Byron York makes the following prediction for the Washington Examiner: The president will start playing the blame game:

Will Barack Obama interpret the vote as a repudiation of much of his agenda, or will he conclude that he made a few tactical errors but was still right on the big issues?

Bet on the latter. All indications coming out of the White House suggest that if Democrats suffer major losses, the president and his top aides will resolutely refuse to reconsider the policies — national health care, stimulus, runaway spending — that led to their defeat. Instead, they will point fingers in virtually every direction other than their own.
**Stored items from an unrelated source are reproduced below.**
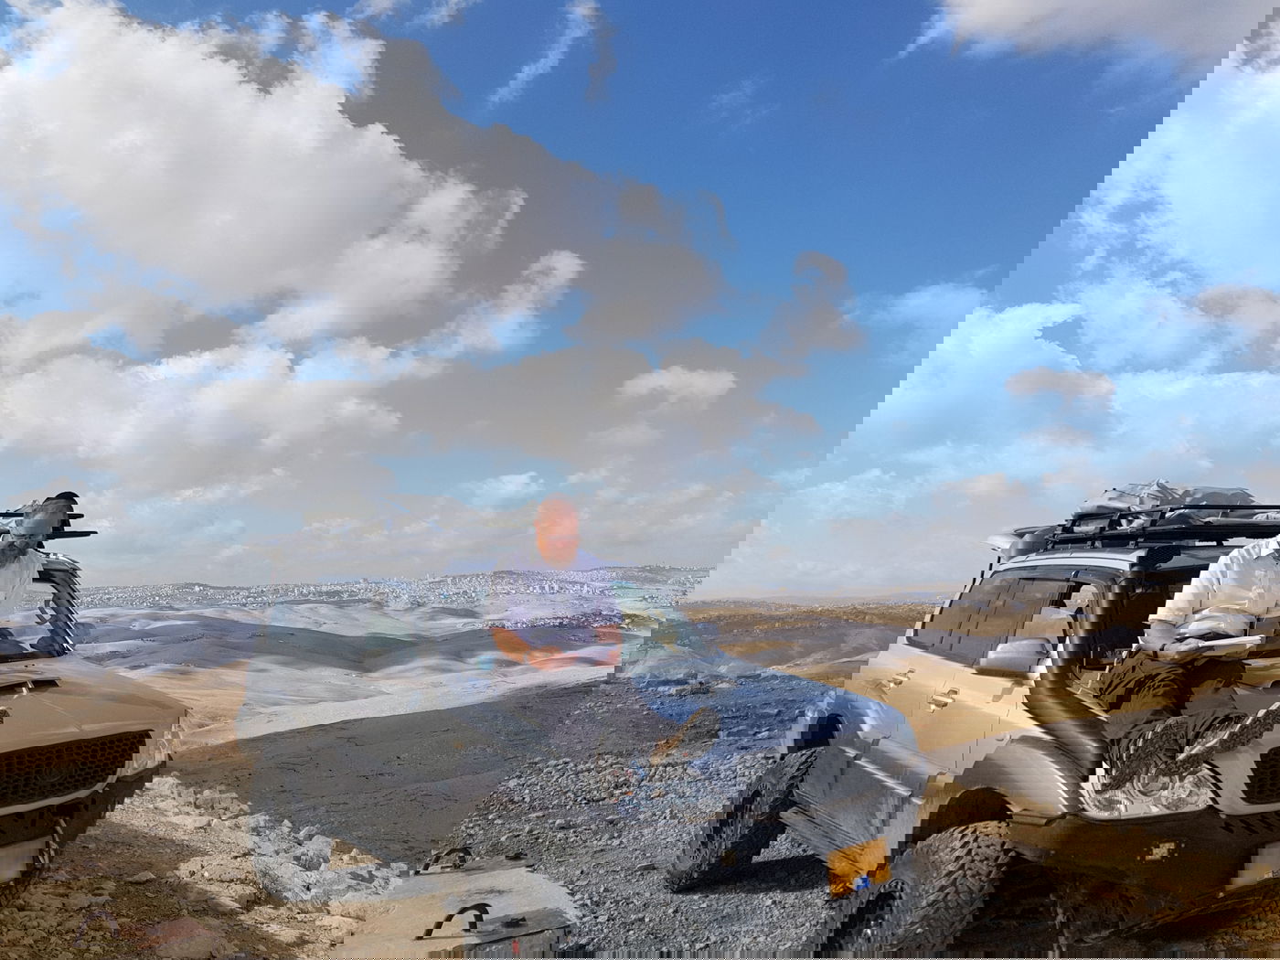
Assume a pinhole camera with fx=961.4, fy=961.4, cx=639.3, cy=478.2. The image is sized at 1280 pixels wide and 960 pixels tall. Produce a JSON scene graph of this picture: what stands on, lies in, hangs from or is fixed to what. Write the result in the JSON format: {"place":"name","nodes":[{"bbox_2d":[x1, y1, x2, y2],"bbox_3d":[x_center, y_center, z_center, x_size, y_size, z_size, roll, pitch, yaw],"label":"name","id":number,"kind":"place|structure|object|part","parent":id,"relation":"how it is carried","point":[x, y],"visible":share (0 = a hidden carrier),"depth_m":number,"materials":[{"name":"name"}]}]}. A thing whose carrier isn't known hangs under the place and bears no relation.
{"place":"outdoors","nodes":[
{"label":"outdoors","id":0,"kind":"place"},
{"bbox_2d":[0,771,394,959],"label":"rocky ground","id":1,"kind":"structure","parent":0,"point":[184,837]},
{"bbox_2d":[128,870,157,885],"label":"rock","id":2,"kind":"object","parent":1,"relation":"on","point":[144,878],"visible":0.96,"depth_m":6.23,"materials":[{"name":"stone"}]},
{"bbox_2d":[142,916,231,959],"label":"rock","id":3,"kind":"object","parent":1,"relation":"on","point":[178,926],"visible":0.94,"depth_m":4.84,"materials":[{"name":"stone"}]},
{"bbox_2d":[0,1,572,484],"label":"cloud","id":4,"kind":"structure","parent":0,"point":[234,70],"materials":[{"name":"white"}]},
{"bbox_2d":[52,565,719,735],"label":"desert plain","id":5,"kind":"structure","parent":0,"point":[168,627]},
{"bbox_2d":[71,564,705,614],"label":"hill","id":6,"kind":"structure","parent":0,"point":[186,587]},
{"bbox_2d":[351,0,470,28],"label":"cloud","id":7,"kind":"structure","parent":0,"point":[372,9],"materials":[{"name":"white"}]},
{"bbox_2d":[455,471,544,509],"label":"cloud","id":8,"kind":"structure","parent":0,"point":[512,487],"materials":[{"name":"white"}]},
{"bbox_2d":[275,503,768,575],"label":"roof rack","id":9,"kind":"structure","parent":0,"point":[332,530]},
{"bbox_2d":[487,0,598,107],"label":"cloud","id":10,"kind":"structure","parent":0,"point":[526,73],"materials":[{"name":"white"}]},
{"bbox_2d":[0,0,1279,588],"label":"sky","id":11,"kind":"structure","parent":0,"point":[809,426],"materials":[{"name":"blue"}]},
{"bbox_2d":[41,666,1279,959],"label":"gravel ground","id":12,"kind":"structure","parent":0,"point":[329,732],"materials":[{"name":"grey gravel"}]},
{"bbox_2d":[0,495,190,896],"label":"vehicle","id":13,"kind":"object","parent":12,"relation":"on","point":[46,752],"visible":0.98,"depth_m":4.90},
{"bbox_2d":[0,492,83,551],"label":"roof rack","id":14,"kind":"object","parent":13,"relation":"on","point":[67,506],"visible":0.78,"depth_m":5.17,"materials":[{"name":"black metal"}]},
{"label":"grille","id":15,"kind":"part","parent":13,"relation":"part of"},
{"bbox_2d":[245,813,408,906],"bbox_3d":[-2.438,2.904,7.136,1.454,0.508,1.549,-1,-6,-3],"label":"rock pile","id":16,"kind":"object","parent":12,"relation":"on","point":[325,840],"visible":0.63,"depth_m":6.98,"materials":[{"name":"grey stone"}]},
{"bbox_2d":[328,856,575,959],"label":"concrete slab","id":17,"kind":"object","parent":12,"relation":"on","point":[438,939],"visible":0.78,"depth_m":5.84,"materials":[{"name":"grey concrete"}]},
{"bbox_2d":[416,845,472,873],"bbox_3d":[-1.491,2.913,7.359,0.389,0.167,0.395,-3,-6,15],"label":"debris","id":18,"kind":"object","parent":17,"relation":"on","point":[464,850],"visible":0.93,"depth_m":7.30,"materials":[{"name":"black"}]},
{"bbox_2d":[416,900,491,941],"bbox_3d":[-1.083,2.589,5.619,0.373,0.159,0.302,-1,-6,-3],"label":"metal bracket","id":19,"kind":"object","parent":17,"relation":"on","point":[452,915],"visible":0.96,"depth_m":5.59,"materials":[{"name":"black"}]},
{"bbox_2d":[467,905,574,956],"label":"rock","id":20,"kind":"object","parent":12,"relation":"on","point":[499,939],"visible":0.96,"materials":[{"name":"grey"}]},
{"bbox_2d":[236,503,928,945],"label":"vehicle","id":21,"kind":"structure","parent":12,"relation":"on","point":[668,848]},
{"bbox_2d":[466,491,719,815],"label":"person","id":22,"kind":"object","parent":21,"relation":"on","point":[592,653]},
{"bbox_2d":[670,497,1279,959],"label":"vehicle","id":23,"kind":"object","parent":12,"relation":"on","point":[791,818],"visible":0.94,"depth_m":4.05,"materials":[{"name":"metal"}]},
{"label":"tire","id":24,"kind":"part","parent":23,"relation":"part of","materials":[{"name":"black rubber"}]},
{"label":"tire","id":25,"kind":"part","parent":23,"relation":"part of","materials":[{"name":"black rubber"}]},
{"bbox_2d":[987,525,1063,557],"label":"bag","id":26,"kind":"object","parent":23,"relation":"on","point":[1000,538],"visible":0.38,"depth_m":5.07,"materials":[{"name":"white fabric"}]},
{"bbox_2d":[985,483,1279,560],"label":"roof rack","id":27,"kind":"object","parent":23,"relation":"on","point":[1087,506],"visible":0.43,"depth_m":4.68,"materials":[{"name":"black metal"}]},
{"label":"headlight","id":28,"kind":"part","parent":23,"relation":"part of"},
{"bbox_2d":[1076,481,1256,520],"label":"bag","id":29,"kind":"object","parent":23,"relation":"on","point":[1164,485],"visible":0.41,"depth_m":5.10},
{"bbox_2d":[1142,540,1279,657],"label":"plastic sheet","id":30,"kind":"object","parent":23,"relation":"on","point":[1196,624],"visible":0.75,"depth_m":3.70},
{"label":"grille","id":31,"kind":"part","parent":23,"relation":"part of","materials":[{"name":"black metal"}]},
{"bbox_2d":[618,365,738,407],"label":"cloud","id":32,"kind":"structure","parent":0,"point":[664,378],"materials":[{"name":"white"}]},
{"bbox_2d":[702,77,766,125],"label":"cloud","id":33,"kind":"structure","parent":0,"point":[732,95],"materials":[{"name":"white"}]},
{"bbox_2d":[675,598,936,682],"label":"hill","id":34,"kind":"structure","parent":0,"point":[743,627],"materials":[{"name":"brown soil"}]},
{"bbox_2d":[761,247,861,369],"label":"cloud","id":35,"kind":"structure","parent":0,"point":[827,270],"materials":[{"name":"grey"}]},
{"bbox_2d":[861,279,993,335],"label":"cloud","id":36,"kind":"structure","parent":0,"point":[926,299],"materials":[{"name":"white"}]},
{"bbox_2d":[746,10,1279,597],"label":"cloud","id":37,"kind":"structure","parent":0,"point":[1005,315],"materials":[{"name":"white"}]},
{"bbox_2d":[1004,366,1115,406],"label":"cloud","id":38,"kind":"structure","parent":0,"point":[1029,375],"materials":[{"name":"white"}]},
{"bbox_2d":[898,0,1273,70],"label":"cloud","id":39,"kind":"structure","parent":0,"point":[1000,6],"materials":[{"name":"white"}]},
{"bbox_2d":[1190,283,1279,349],"label":"cloud","id":40,"kind":"structure","parent":0,"point":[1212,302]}
]}

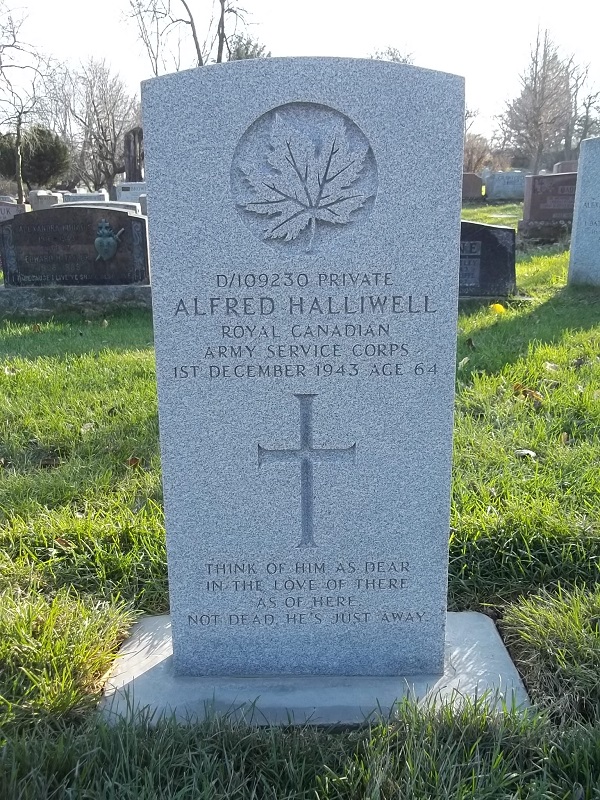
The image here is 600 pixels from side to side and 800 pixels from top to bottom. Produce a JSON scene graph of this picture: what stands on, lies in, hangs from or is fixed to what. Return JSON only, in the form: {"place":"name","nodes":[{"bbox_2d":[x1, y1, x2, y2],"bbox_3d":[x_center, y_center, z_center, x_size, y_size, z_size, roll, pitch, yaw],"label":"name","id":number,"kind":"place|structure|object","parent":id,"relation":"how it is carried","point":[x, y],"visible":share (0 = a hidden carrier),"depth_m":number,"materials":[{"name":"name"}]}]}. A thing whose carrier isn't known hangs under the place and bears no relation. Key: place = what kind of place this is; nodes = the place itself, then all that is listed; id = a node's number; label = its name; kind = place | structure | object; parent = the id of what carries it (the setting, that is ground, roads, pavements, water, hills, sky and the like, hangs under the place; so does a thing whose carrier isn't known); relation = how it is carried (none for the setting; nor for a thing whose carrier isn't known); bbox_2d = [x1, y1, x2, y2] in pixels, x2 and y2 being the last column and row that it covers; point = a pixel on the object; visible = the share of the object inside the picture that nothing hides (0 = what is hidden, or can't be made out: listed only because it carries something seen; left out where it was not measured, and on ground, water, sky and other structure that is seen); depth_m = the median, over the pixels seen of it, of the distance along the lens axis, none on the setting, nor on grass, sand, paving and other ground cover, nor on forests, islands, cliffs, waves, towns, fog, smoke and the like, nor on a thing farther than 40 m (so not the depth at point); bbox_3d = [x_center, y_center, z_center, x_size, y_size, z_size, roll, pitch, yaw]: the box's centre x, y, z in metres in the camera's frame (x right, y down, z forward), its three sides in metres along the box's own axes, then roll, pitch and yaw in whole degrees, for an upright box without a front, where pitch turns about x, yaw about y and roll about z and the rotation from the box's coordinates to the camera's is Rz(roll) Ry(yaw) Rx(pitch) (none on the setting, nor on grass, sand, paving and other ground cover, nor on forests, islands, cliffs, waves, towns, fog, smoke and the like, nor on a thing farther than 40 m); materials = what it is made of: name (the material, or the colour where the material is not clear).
{"place":"outdoors","nodes":[
{"label":"outdoors","id":0,"kind":"place"},
{"bbox_2d":[0,2,54,201],"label":"bare tree","id":1,"kind":"object","parent":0,"point":[18,138],"visible":0.98,"depth_m":25.50,"materials":[{"name":"plant"}]},
{"bbox_2d":[0,125,70,191],"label":"evergreen tree","id":2,"kind":"object","parent":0,"point":[40,157],"visible":0.82,"depth_m":31.88,"materials":[{"name":"green plant"}]},
{"bbox_2d":[61,192,108,203],"bbox_3d":[-5.919,-5.225,20.225,1.349,0.809,0.415,0,16,0],"label":"gravestone","id":3,"kind":"object","parent":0,"point":[71,197],"visible":0.42,"depth_m":19.96,"materials":[{"name":"grey stone"}]},
{"bbox_2d":[51,57,140,192],"bbox_3d":[-10.402,-13.494,38.523,5.791,8.182,5.537,13,21,39],"label":"bare tree","id":4,"kind":"object","parent":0,"point":[103,130],"visible":0.9,"depth_m":37.47,"materials":[{"name":"plant"}]},
{"bbox_2d":[116,181,146,203],"bbox_3d":[-4.607,-5.775,21.600,1.457,1.087,0.372,0,16,0],"label":"gravestone","id":5,"kind":"object","parent":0,"point":[122,190],"visible":0.47,"depth_m":21.34,"materials":[{"name":"stone"}]},
{"bbox_2d":[123,126,143,181],"bbox_3d":[-5.504,-7.571,25.124,0.807,2.921,0.652,0,16,0],"label":"gravestone","id":6,"kind":"object","parent":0,"point":[129,145],"visible":0.67,"depth_m":24.69,"materials":[{"name":"stone"}]},
{"bbox_2d":[123,0,259,70],"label":"bare tree","id":7,"kind":"object","parent":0,"point":[220,51],"visible":0.55,"depth_m":25.31,"materials":[{"name":"plant"}]},
{"bbox_2d":[225,32,269,60],"bbox_3d":[-2.380,-11.813,31.442,4.139,7.187,4.132,11,20,35],"label":"evergreen tree","id":8,"kind":"object","parent":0,"point":[246,52],"visible":0.15,"depth_m":30.06,"materials":[{"name":"green plant"}]},
{"bbox_2d":[0,210,599,799],"label":"lawn","id":9,"kind":"structure","parent":0,"point":[574,338],"materials":[{"name":"green plant"}]},
{"bbox_2d":[0,200,29,221],"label":"gravestone","id":10,"kind":"object","parent":9,"relation":"on","point":[15,209],"visible":0.47,"depth_m":13.12,"materials":[{"name":"grey stone"}]},
{"bbox_2d":[28,190,64,209],"bbox_3d":[-6.809,-5.086,19.945,0.960,0.954,0.409,0,16,0],"label":"gravestone","id":11,"kind":"object","parent":9,"relation":"on","point":[50,202],"visible":0.6,"depth_m":19.70,"materials":[{"name":"stone"}]},
{"bbox_2d":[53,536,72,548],"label":"dry leaf","id":12,"kind":"object","parent":9,"relation":"on","point":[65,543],"visible":0.67,"depth_m":2.72,"materials":[{"name":"brown plant"}]},
{"bbox_2d":[0,283,152,315],"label":"stone base","id":13,"kind":"object","parent":9,"relation":"on","point":[32,296],"visible":0.62,"depth_m":6.82,"materials":[{"name":"grey stone"}]},
{"bbox_2d":[0,205,150,284],"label":"gravestone","id":14,"kind":"object","parent":13,"relation":"on","point":[25,273],"visible":0.96,"depth_m":7.12,"materials":[{"name":"stone"}]},
{"bbox_2d":[93,219,123,261],"bbox_3d":[-1.748,-1.435,6.720,0.323,0.394,0.178,0,16,0],"label":"ornament","id":15,"kind":"object","parent":14,"relation":"attached to","point":[107,241],"visible":0.97,"depth_m":6.69,"materials":[{"name":"green metal"}]},
{"bbox_2d":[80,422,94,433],"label":"leaf","id":16,"kind":"object","parent":9,"relation":"on","point":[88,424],"visible":0.63,"depth_m":3.85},
{"bbox_2d":[61,199,142,215],"bbox_3d":[-3.186,-2.736,11.554,1.524,0.694,0.371,0,16,0],"label":"gravestone","id":17,"kind":"object","parent":9,"relation":"on","point":[109,204],"visible":0.19,"depth_m":11.38,"materials":[{"name":"grey stone"}]},
{"bbox_2d":[125,456,141,467],"bbox_3d":[-0.781,0.278,3.467,0.089,0.055,0.086,15,22,43],"label":"leaf","id":18,"kind":"object","parent":9,"relation":"on","point":[134,459],"visible":0.81,"depth_m":3.45,"materials":[{"name":"brown plant"}]},
{"bbox_2d":[97,612,532,728],"bbox_3d":[0.048,0.757,2.053,1.140,0.074,0.730,0,16,0],"label":"concrete base","id":19,"kind":"object","parent":9,"relation":"on","point":[147,659],"visible":0.51,"depth_m":1.89,"materials":[{"name":"grey concrete"}]},
{"bbox_2d":[140,53,465,681],"bbox_3d":[0.025,-0.007,1.859,0.741,1.521,0.174,0,16,0],"label":"gravestone","id":20,"kind":"object","parent":19,"relation":"on","point":[159,274],"visible":0.99,"depth_m":1.74,"materials":[{"name":"stone"}]},
{"bbox_2d":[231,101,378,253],"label":"maple leaf carving","id":21,"kind":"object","parent":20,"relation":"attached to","point":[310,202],"visible":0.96,"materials":[{"name":"grey stone"}]},
{"bbox_2d":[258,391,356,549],"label":"cross","id":22,"kind":"object","parent":20,"relation":"attached to","point":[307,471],"visible":0.96,"depth_m":1.83,"materials":[{"name":"grey stone"}]},
{"bbox_2d":[458,356,470,367],"bbox_3d":[1.036,-0.256,4.729,0.102,0.067,0.140,8,18,29],"label":"leaf","id":23,"kind":"object","parent":9,"relation":"on","point":[465,360],"visible":0.8,"depth_m":4.72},
{"bbox_2d":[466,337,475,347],"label":"leaf","id":24,"kind":"object","parent":9,"relation":"on","point":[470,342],"visible":0.97,"depth_m":5.26,"materials":[{"name":"brown"}]},
{"bbox_2d":[461,172,484,199],"bbox_3d":[5.885,-7.663,27.099,1.825,1.055,0.436,0,16,0],"label":"gravestone","id":25,"kind":"object","parent":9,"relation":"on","point":[478,182],"visible":0.65,"depth_m":26.85,"materials":[{"name":"stone"}]},
{"bbox_2d":[459,219,517,297],"bbox_3d":[1.261,-1.298,6.944,1.678,0.716,0.333,0,16,0],"label":"gravestone","id":26,"kind":"object","parent":9,"relation":"on","point":[488,237],"visible":0.53,"depth_m":6.83,"materials":[{"name":"stone"}]},
{"bbox_2d":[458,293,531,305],"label":"gravestone base","id":27,"kind":"object","parent":9,"relation":"on","point":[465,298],"visible":0.29,"depth_m":6.53,"materials":[{"name":"grey stone"}]},
{"bbox_2d":[490,302,505,314],"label":"yellow flower","id":28,"kind":"object","parent":9,"relation":"on","point":[501,308],"visible":0.95,"depth_m":6.43,"materials":[{"name":"yellow plant"}]},
{"bbox_2d":[483,171,528,200],"bbox_3d":[7.888,-7.864,27.539,2.107,1.015,0.501,0,16,0],"label":"gravestone","id":29,"kind":"object","parent":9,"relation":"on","point":[510,190],"visible":0.91,"depth_m":27.31,"materials":[{"name":"grey stone"}]},
{"bbox_2d":[514,449,536,458],"bbox_3d":[0.998,0.228,3.285,0.096,0.042,0.095,14,21,41],"label":"leaf","id":30,"kind":"object","parent":9,"relation":"on","point":[529,452],"visible":0.84,"depth_m":3.27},
{"bbox_2d":[513,383,543,404],"bbox_3d":[1.244,-0.050,4.036,0.156,0.088,0.198,-14,21,-41],"label":"dry leaf","id":31,"kind":"object","parent":9,"relation":"on","point":[531,394],"visible":0.83,"depth_m":4.00,"materials":[{"name":"brown plant"}]},
{"bbox_2d":[517,219,571,243],"bbox_3d":[4.394,-2.719,12.050,1.581,0.368,0.846,0,16,0],"label":"gravestone base","id":32,"kind":"object","parent":9,"relation":"on","point":[539,227],"visible":0.6,"depth_m":11.77,"materials":[{"name":"grey stone"}]},
{"bbox_2d":[519,172,577,229],"bbox_3d":[4.725,-3.353,12.709,1.757,0.972,0.350,0,16,0],"label":"gravestone","id":33,"kind":"object","parent":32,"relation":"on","point":[534,199],"visible":0.69,"depth_m":12.60,"materials":[{"name":"stone"}]},
{"bbox_2d":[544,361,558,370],"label":"leaf","id":34,"kind":"object","parent":9,"relation":"on","point":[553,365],"visible":0.78,"depth_m":4.50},
{"bbox_2d":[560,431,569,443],"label":"leaf","id":35,"kind":"object","parent":9,"relation":"on","point":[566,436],"visible":0.72,"depth_m":3.43,"materials":[{"name":"brown"}]},
{"bbox_2d":[567,137,599,287],"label":"gravestone","id":36,"kind":"object","parent":9,"relation":"on","point":[579,244],"visible":0.99,"depth_m":7.43,"materials":[{"name":"grey stone"}]},
{"bbox_2d":[0,0,599,145],"label":"sky","id":37,"kind":"structure","parent":0,"point":[346,15],"materials":[{"name":"white"}]},
{"bbox_2d":[368,45,415,63],"bbox_3d":[3.886,-12.589,33.077,4.395,6.126,4.436,13,20,39],"label":"tree","id":38,"kind":"object","parent":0,"point":[388,52],"visible":0.14,"depth_m":31.72,"materials":[{"name":"green plant"}]},
{"bbox_2d":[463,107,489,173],"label":"bare tree","id":39,"kind":"object","parent":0,"point":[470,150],"visible":0.44,"depth_m":38.47,"materials":[{"name":"plant"}]},
{"bbox_2d":[498,26,580,169],"bbox_3d":[12.724,-14.798,38.794,4.696,8.942,4.748,14,21,42],"label":"bare tree","id":40,"kind":"object","parent":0,"point":[534,88],"visible":0.97,"depth_m":37.90,"materials":[{"name":"brown plant"}]},
{"bbox_2d":[552,161,577,173],"bbox_3d":[8.591,-6.765,22.776,1.505,1.056,0.371,0,16,0],"label":"gravestone","id":41,"kind":"object","parent":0,"point":[567,167],"visible":0.29,"depth_m":22.58,"materials":[{"name":"stone"}]},
{"bbox_2d":[563,54,599,150],"label":"bare tree","id":42,"kind":"object","parent":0,"point":[589,103],"visible":0.75,"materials":[{"name":"plant"}]}
]}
1. Obama will blame voters, not himself. At a small fundraiser in Massachusetts Saturday, Obama suggested Democrats are in trouble because recession-weary Americans simply aren’t thinking clearly. “Part of the reason that our politics seems so tough right now, and facts and science and argument do not seem to be winning the day all the time, is because we’re hard-wired not to always think clearly when we’re scared,” Obama said. “And the country is scared.” If Democrats lose, Obama is likely to fault voters’ irrationality, and not anything he has done.

2. Obama will spin the outcome as an illegitimate GOP victory. In recent weeks, the president and top administration officials have accused the Chamber of Commerce of illegally using foreign contributions to fund ads critical of Democrats. There’s no evidence to support the charge, but Obama has laid the foundation for a simple explanation of Democratic defeat: Republicans cheated.

3. Obama will blame a broken process. In a recent New York Times article, reporter Peter Baker asked a number of White House aides about mistakes Obama has made in office. “The biggest miscalculation in the minds of most Obama advisers,” Baker writes, “was the assumption that he could bridge a polarized capital and forge genuinely bipartisan coalitions.”